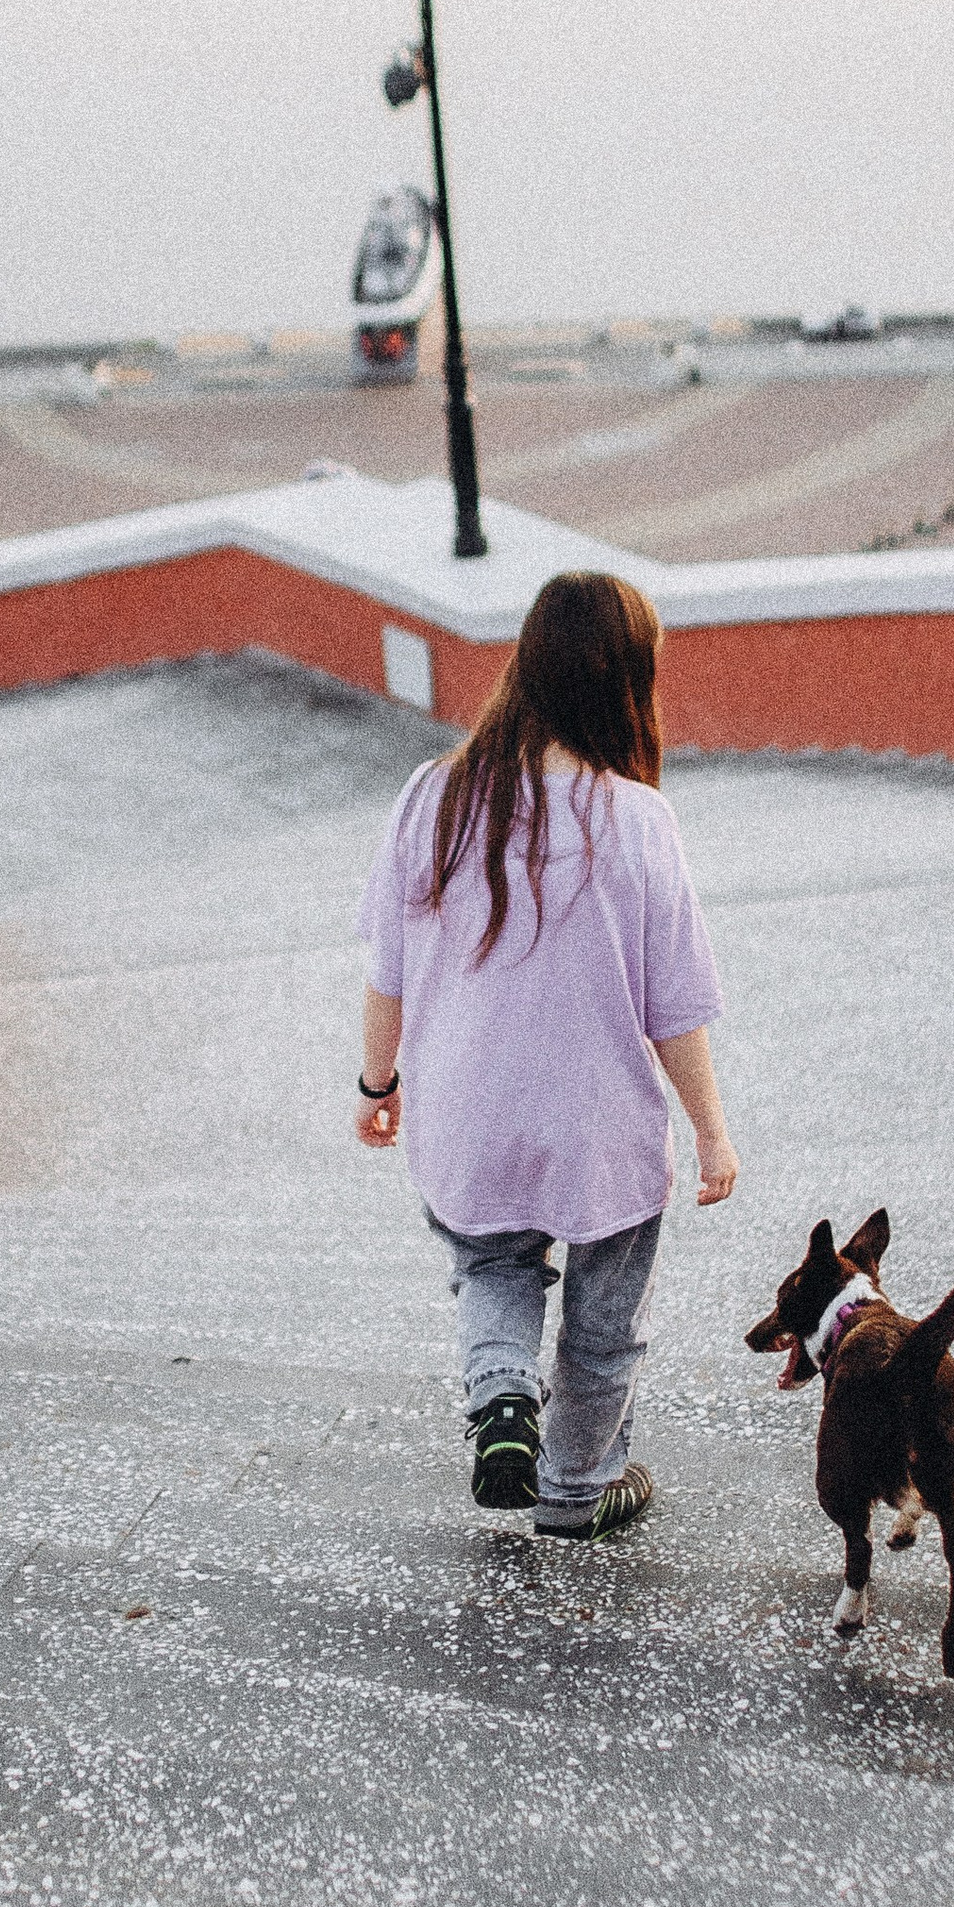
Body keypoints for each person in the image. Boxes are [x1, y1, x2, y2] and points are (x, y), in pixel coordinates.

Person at [353, 569, 737, 1539]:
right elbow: (674, 1006)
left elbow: (387, 968)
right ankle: (577, 1488)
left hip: (468, 1119)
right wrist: (711, 1136)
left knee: (492, 1270)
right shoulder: (640, 821)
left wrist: (376, 1084)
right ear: (627, 680)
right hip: (600, 1131)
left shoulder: (432, 795)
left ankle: (501, 1401)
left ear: (524, 661)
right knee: (605, 1328)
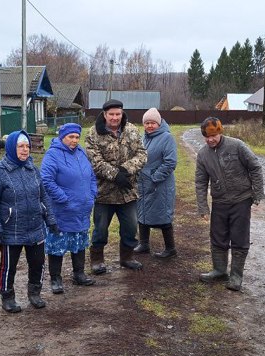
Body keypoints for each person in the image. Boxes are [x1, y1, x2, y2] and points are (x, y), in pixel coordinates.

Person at [0, 130, 57, 312]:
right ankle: (7, 296)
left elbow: (44, 196)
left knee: (38, 263)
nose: (25, 150)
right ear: (11, 148)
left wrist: (51, 219)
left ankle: (35, 293)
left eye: (27, 146)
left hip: (35, 226)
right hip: (10, 229)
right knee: (9, 267)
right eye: (20, 146)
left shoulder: (33, 169)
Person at [195, 116, 265, 291]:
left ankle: (236, 276)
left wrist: (257, 193)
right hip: (219, 201)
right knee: (218, 237)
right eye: (206, 136)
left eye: (213, 135)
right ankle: (219, 270)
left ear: (220, 132)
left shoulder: (237, 146)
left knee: (239, 238)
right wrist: (203, 206)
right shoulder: (203, 154)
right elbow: (200, 182)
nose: (210, 139)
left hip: (241, 200)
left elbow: (255, 167)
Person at [85, 99, 147, 273]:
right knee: (100, 229)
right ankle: (97, 260)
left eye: (117, 114)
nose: (114, 117)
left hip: (128, 191)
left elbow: (142, 154)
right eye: (111, 114)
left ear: (122, 114)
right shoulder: (93, 134)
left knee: (130, 227)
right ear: (104, 115)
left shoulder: (132, 130)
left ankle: (127, 257)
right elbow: (95, 161)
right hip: (104, 193)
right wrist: (114, 175)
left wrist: (125, 171)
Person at [40, 122, 97, 291]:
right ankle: (55, 279)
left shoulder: (81, 153)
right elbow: (46, 180)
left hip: (81, 209)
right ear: (62, 137)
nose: (74, 140)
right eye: (71, 137)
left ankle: (79, 274)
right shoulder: (52, 155)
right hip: (62, 210)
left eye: (77, 137)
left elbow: (91, 176)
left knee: (79, 241)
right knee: (57, 244)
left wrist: (93, 193)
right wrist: (63, 198)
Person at [134, 107, 178, 259]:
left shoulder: (167, 138)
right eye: (147, 123)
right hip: (142, 184)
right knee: (142, 213)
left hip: (160, 185)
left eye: (153, 123)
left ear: (159, 123)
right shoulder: (143, 138)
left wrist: (154, 177)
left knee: (162, 215)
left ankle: (171, 248)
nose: (150, 126)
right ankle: (144, 244)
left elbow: (170, 162)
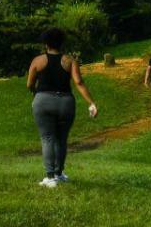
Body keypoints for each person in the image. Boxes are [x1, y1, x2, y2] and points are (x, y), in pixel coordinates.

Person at [26, 28, 98, 189]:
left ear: (46, 44)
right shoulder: (70, 61)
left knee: (47, 139)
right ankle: (60, 173)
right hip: (66, 102)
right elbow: (79, 82)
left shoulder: (38, 61)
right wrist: (91, 103)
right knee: (61, 139)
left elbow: (29, 84)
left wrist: (35, 94)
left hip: (43, 101)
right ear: (62, 43)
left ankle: (50, 177)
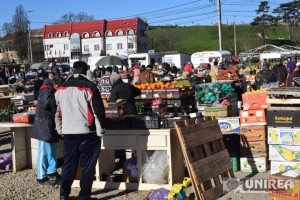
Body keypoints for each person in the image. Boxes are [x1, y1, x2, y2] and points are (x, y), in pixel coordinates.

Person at [55, 61, 105, 200]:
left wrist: (60, 129)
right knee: (87, 166)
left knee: (68, 165)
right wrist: (101, 132)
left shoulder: (60, 88)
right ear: (86, 71)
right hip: (87, 132)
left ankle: (64, 195)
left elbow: (57, 112)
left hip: (69, 132)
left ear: (72, 70)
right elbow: (98, 112)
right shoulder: (90, 87)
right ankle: (84, 196)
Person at [33, 77, 62, 186]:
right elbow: (50, 104)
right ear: (53, 85)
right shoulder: (46, 91)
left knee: (52, 150)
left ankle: (52, 172)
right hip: (44, 126)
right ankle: (41, 177)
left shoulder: (48, 91)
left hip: (49, 125)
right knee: (43, 152)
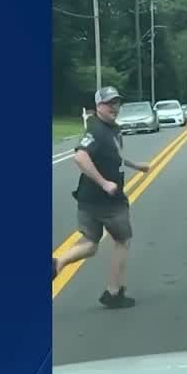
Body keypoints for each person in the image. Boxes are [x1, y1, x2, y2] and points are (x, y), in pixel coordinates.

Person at [53, 86, 152, 307]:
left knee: (90, 243)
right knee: (122, 240)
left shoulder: (112, 129)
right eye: (109, 104)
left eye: (116, 103)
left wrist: (136, 166)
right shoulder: (97, 131)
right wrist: (105, 183)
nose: (114, 108)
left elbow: (114, 156)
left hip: (88, 199)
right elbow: (80, 157)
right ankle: (114, 293)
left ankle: (57, 262)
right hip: (107, 201)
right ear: (98, 106)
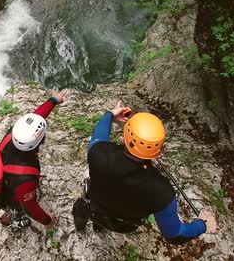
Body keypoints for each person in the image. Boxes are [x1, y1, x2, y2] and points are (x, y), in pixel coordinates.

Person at [72, 101, 217, 243]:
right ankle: (98, 227)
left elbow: (99, 133)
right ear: (158, 151)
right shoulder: (163, 192)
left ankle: (82, 227)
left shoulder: (99, 154)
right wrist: (202, 225)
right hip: (124, 225)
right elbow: (174, 235)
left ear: (124, 138)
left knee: (81, 208)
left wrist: (110, 115)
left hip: (92, 209)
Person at [0, 89, 69, 231]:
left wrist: (53, 100)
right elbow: (30, 208)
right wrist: (48, 221)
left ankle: (8, 212)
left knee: (9, 197)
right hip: (11, 190)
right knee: (16, 207)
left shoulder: (14, 135)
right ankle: (13, 217)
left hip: (4, 177)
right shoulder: (25, 179)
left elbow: (34, 119)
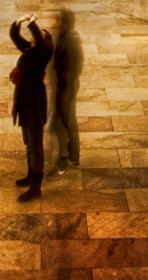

===============

Only one part of the material above is to be transcribed, namely the lines starting with the line that has "left eye: (27, 146)" and going on through the line that has "right eye: (206, 136)", exactly as they stand.

SOLUTION:
left eye: (27, 146)
left hip: (35, 226)
right hip: (10, 229)
right knee: (9, 267)
right eye: (20, 146)
left shoulder: (33, 169)
Person at [195, 116, 265, 291]:
left ankle: (236, 276)
left wrist: (257, 193)
right hip: (219, 201)
right knee: (218, 237)
right eye: (206, 136)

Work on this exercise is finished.